Fugo TAKASU, Madoka Shiraishi, Kohkichi KAWASAKI*, Nanako SHIGESADA

Department of Information and Computer Sciences, Nara Women's University, Nara 630-8506, Japan
*Department of Knowledge Engineering and Computer Sciences, Doshisha University, Tanabe-cho, Kyoto 610-0321, Japan

Biological Invasions of Ecosystem by Pests and Beneficial Organisms, ed. by E. Yano, K. Matsuo, M, Shiyomi & D. A. Andow, 1999, pp. 78-87.

Proceedings of an International Workshop on Biological Invasions of Ecosystem by Pests and Beneficial Organisms, Tsukuba, Japan, February 25-27, 1997.

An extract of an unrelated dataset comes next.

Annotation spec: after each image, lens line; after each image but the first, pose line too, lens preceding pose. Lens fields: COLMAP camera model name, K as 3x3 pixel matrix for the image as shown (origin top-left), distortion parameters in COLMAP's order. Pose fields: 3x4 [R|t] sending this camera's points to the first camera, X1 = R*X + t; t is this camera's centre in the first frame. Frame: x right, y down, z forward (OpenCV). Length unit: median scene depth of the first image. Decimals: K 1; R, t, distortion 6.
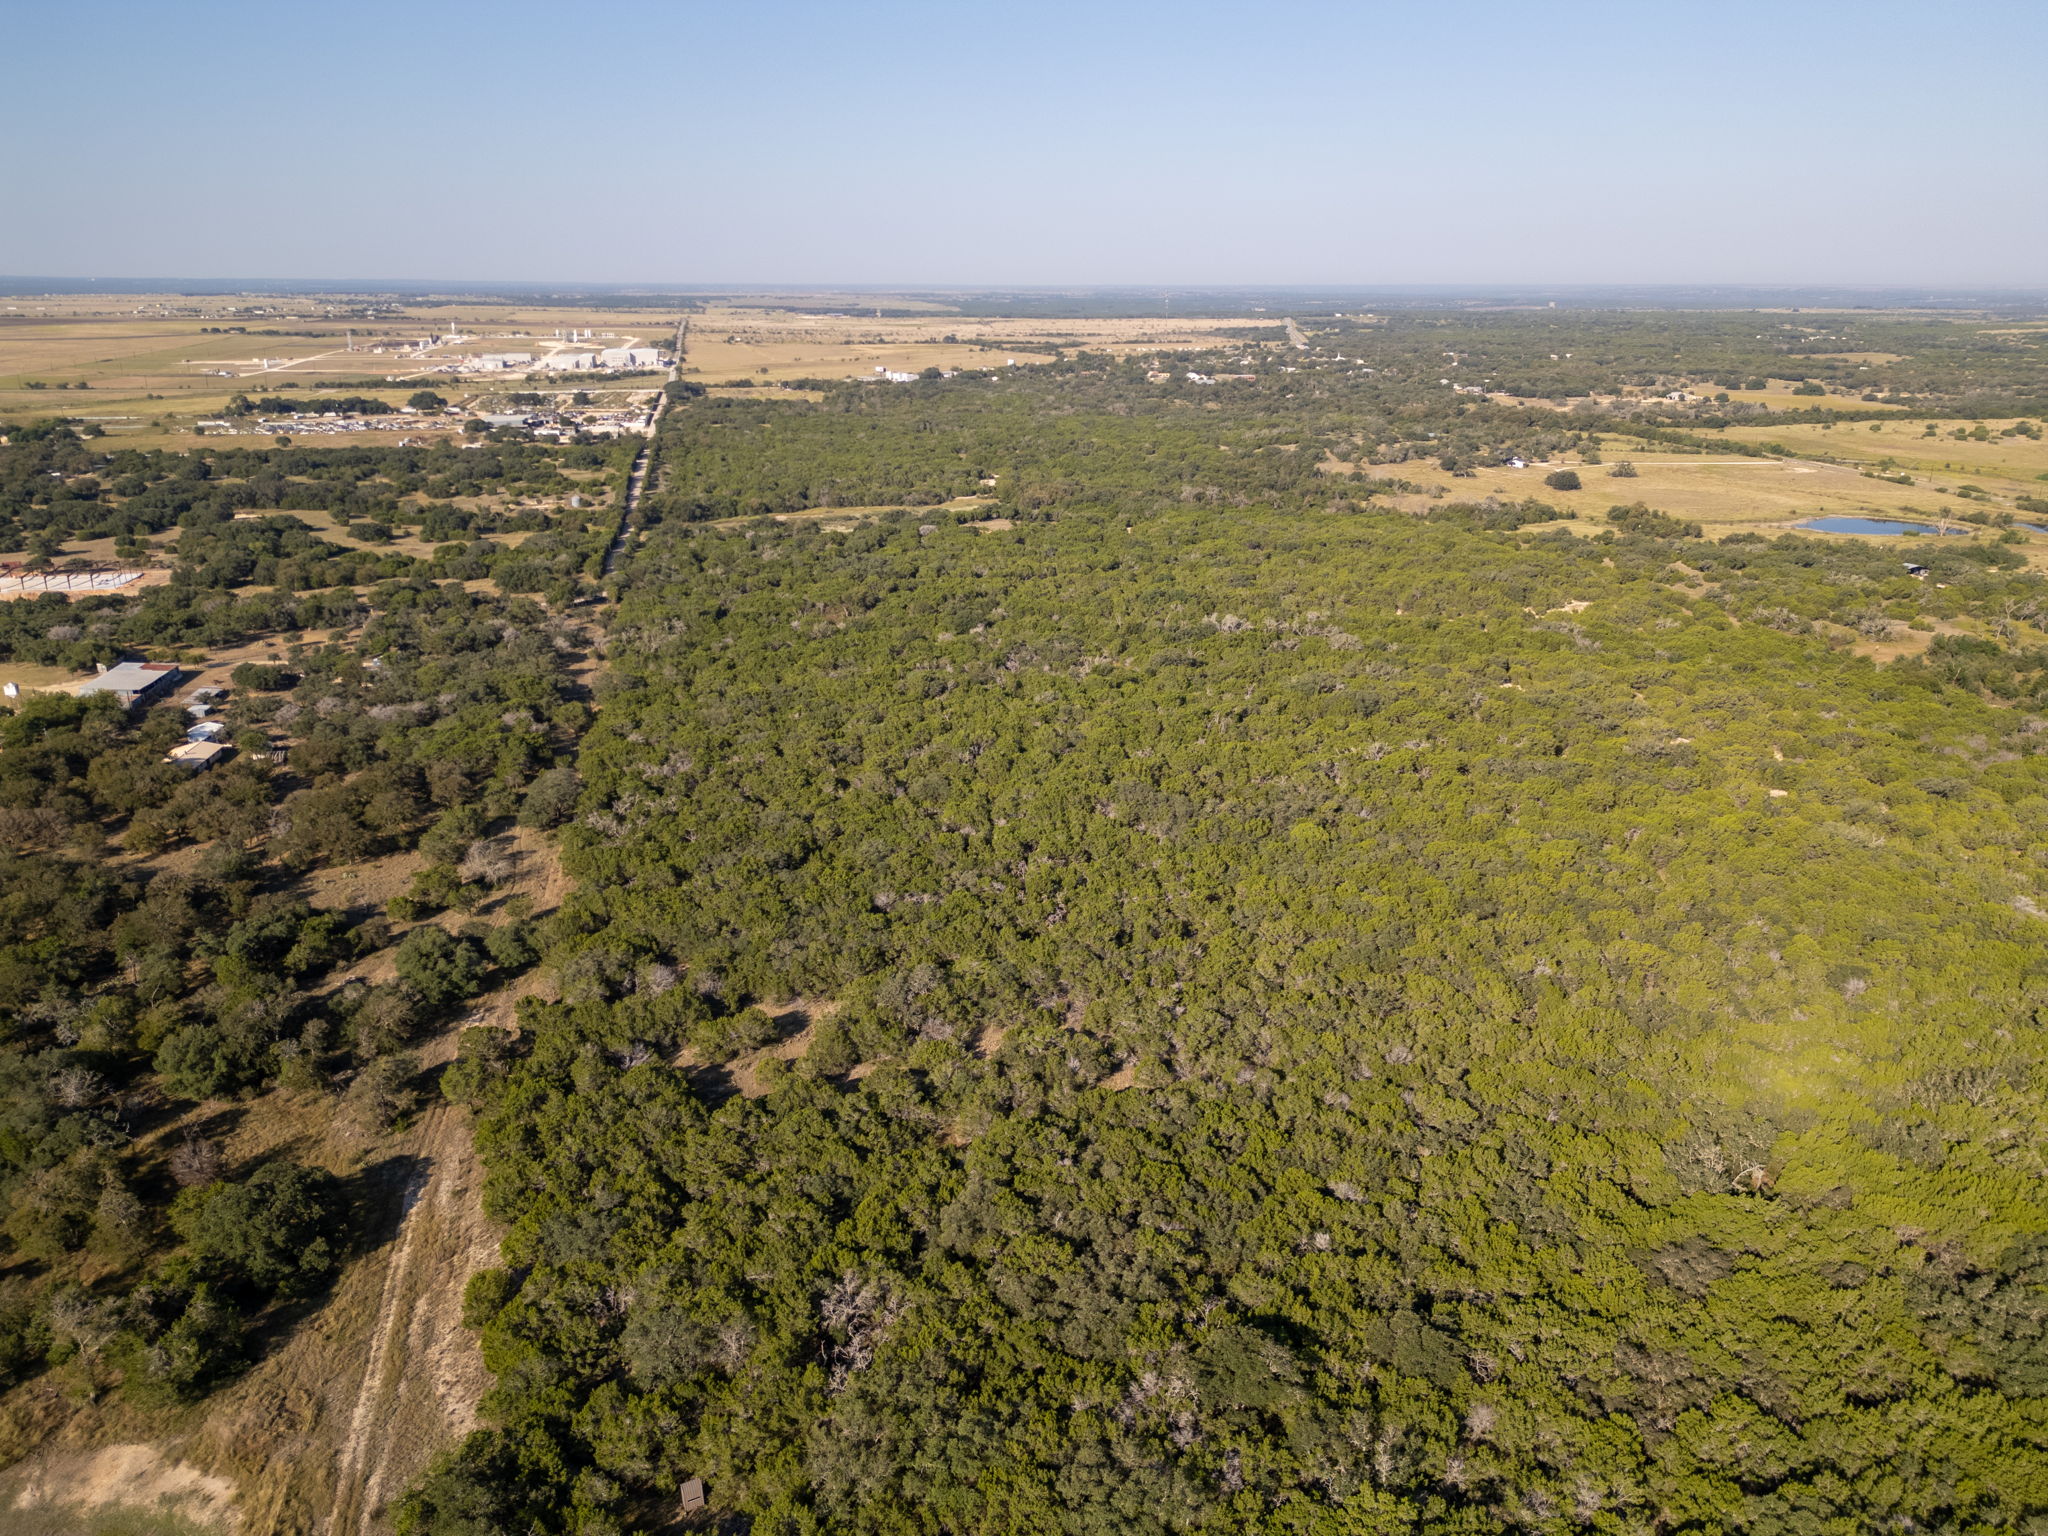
lens RADIAL K [[1440.3, 0, 1023.2], [0, 1440.3, 796.5], [0, 0, 1]] dist [0.084779, -0.074962]
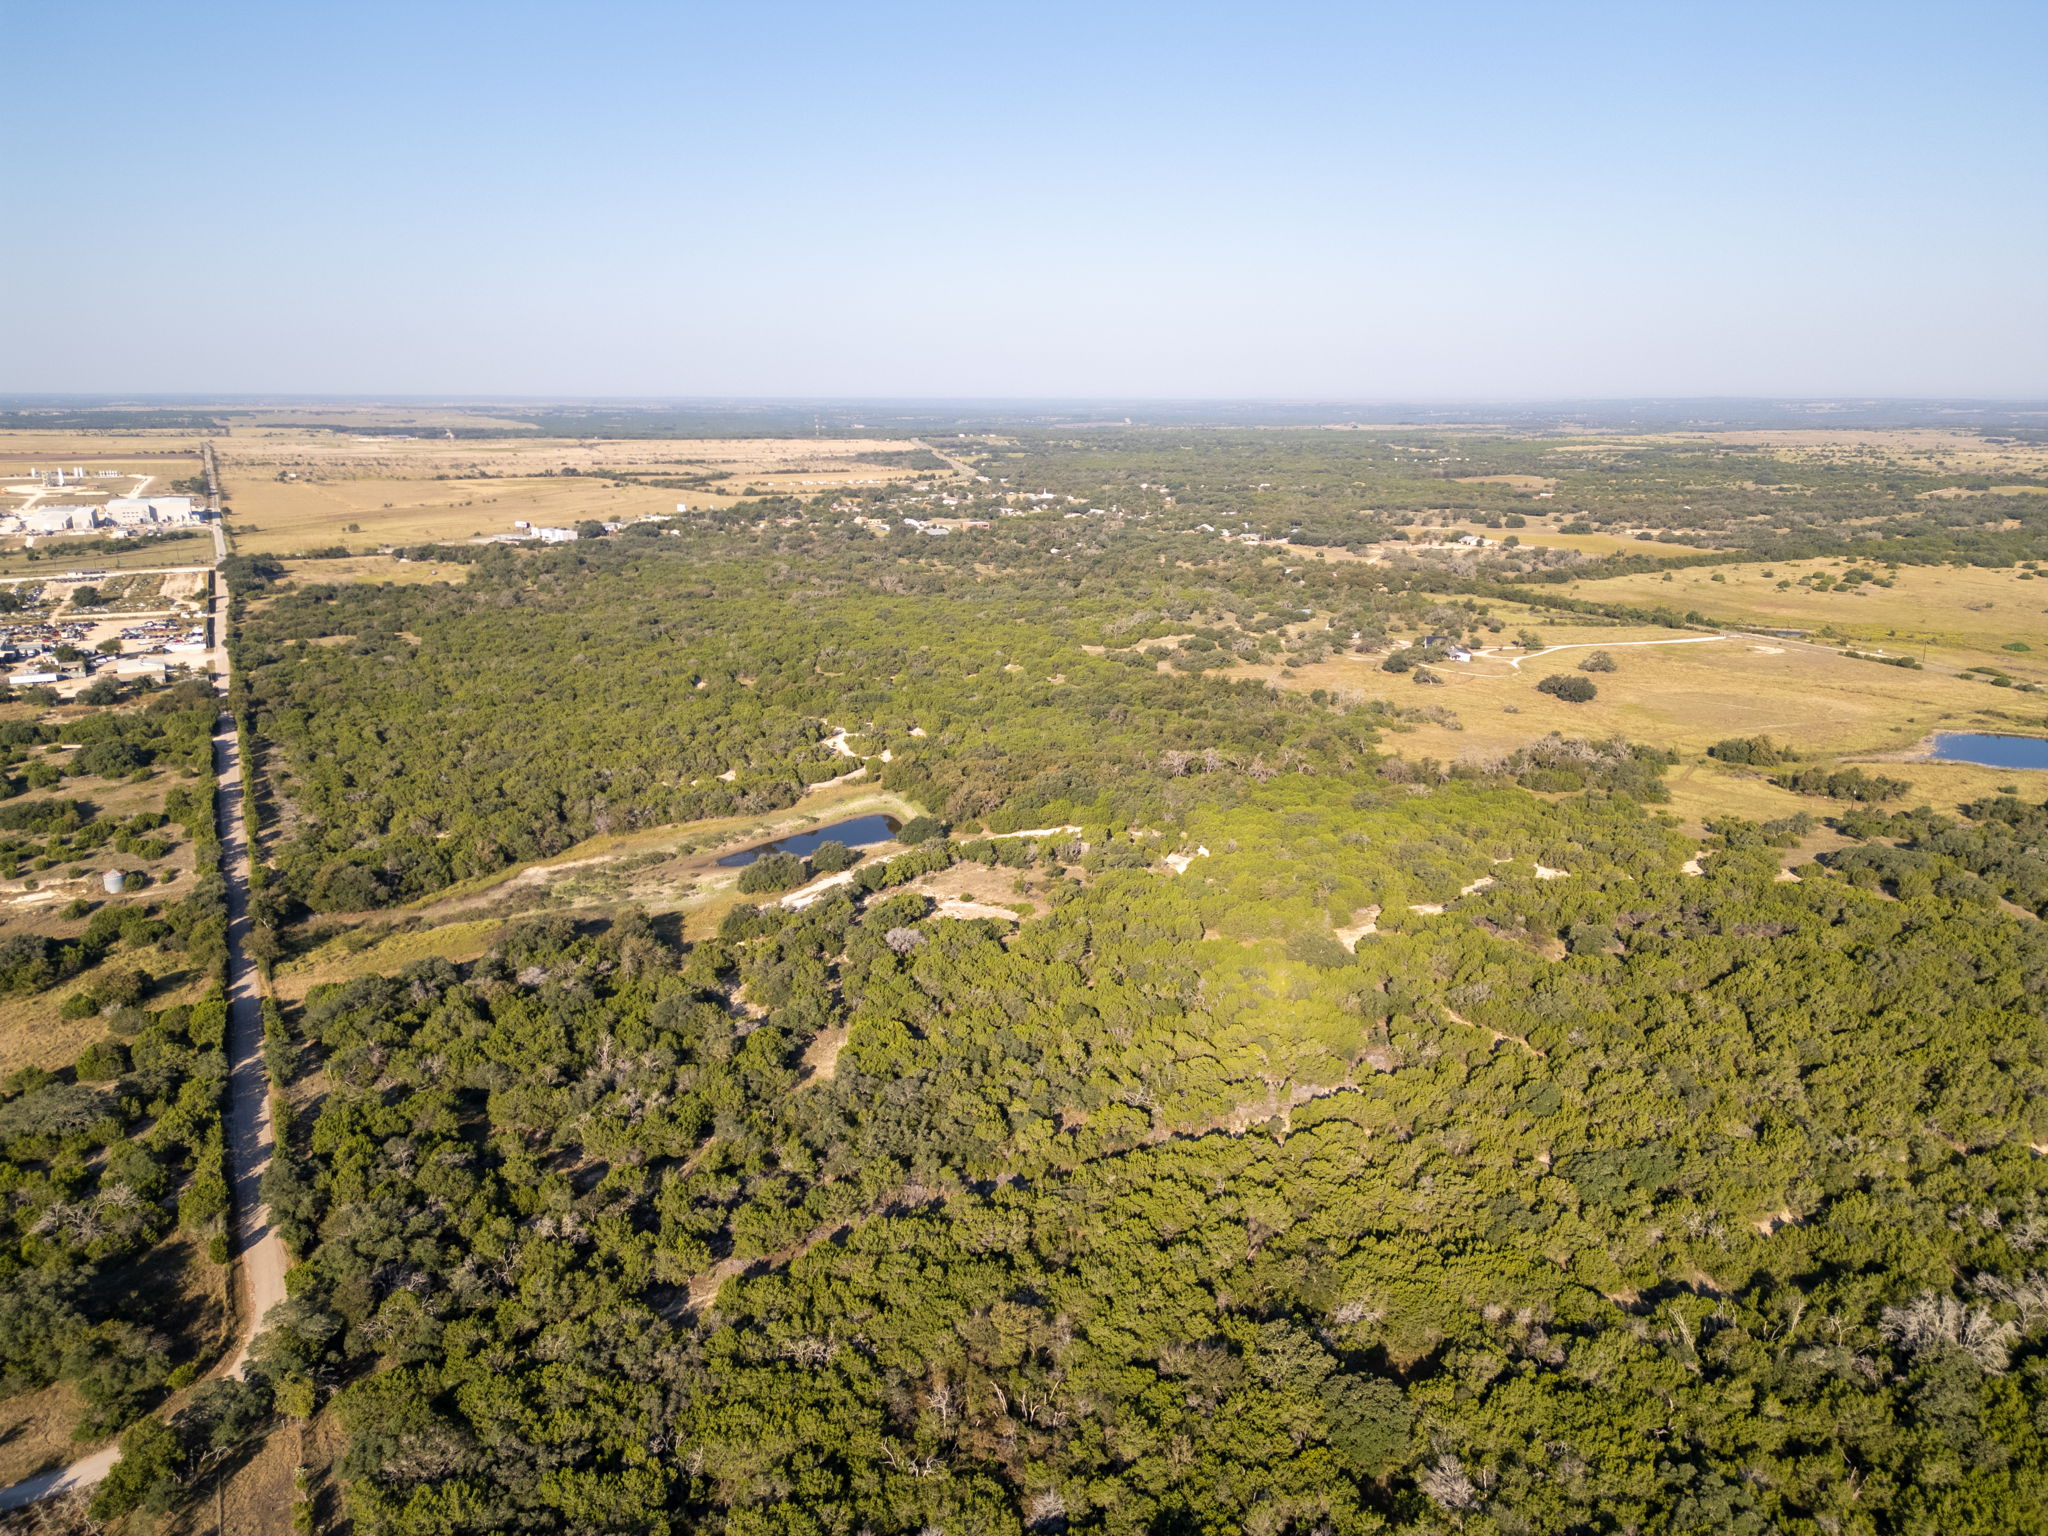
lens RADIAL K [[1440.3, 0, 1023.8], [0, 1440.3, 786.5], [0, 0, 1]] dist [0.084779, -0.074962]
pose [[0.958913, -0.077036, 0.273041, -0.069624], [0.097399, 0.993325, -0.061805, -0.086992], [-0.266457, 0.085859, 0.960015, 0.207548]]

Published by the National Institute of Agro-Environmental Sciences, Tsukuba, Japan, NIAES Series 3

Abstract : A mathematical model for invasions of two competing species into open spaces is presented. One species is assumed to be fugitive, that is, competitively weaker than but superior in diffusive capability to the other species. To describe dispersal and competition, diffusion-reaction equations are used. We consider two types of open spaces: one is an infinite expanse of open space and the other is a finite open space created by disturbances, the size and the interval of which are given as some stochastic variables. Analyzing the model under such environmental conditions, we examine how the fugitive species could escape from the stronger competitor to expand its range, and how often disturbances should occur to maintain coexistence between the two competing species.

空間構造を含む2種競争系において撹乱が2種共存に及ぼす効果を数理モデルを用いて解析した。ここでいう撹乱とは2種とも根こそぎ取り除くことを意味する。具体的には、山火事、洪水、土砂崩れなどが相当し、新たに生じた「空き地」を巡って生物が侵入と競争を行う状況をモデル化した。競争には優位だが移動分散能力に劣る種と、競争には劣位なものの移動分散に勝る種(放浪種:Fugitive species)との共存は、どのような条件下(どのような撹乱)で可能になるのだろうか?2種共存の条件を、撹乱の頻度、場所、確率性などに注目して解析した。上図は撹乱が無作為の場所に起こる例。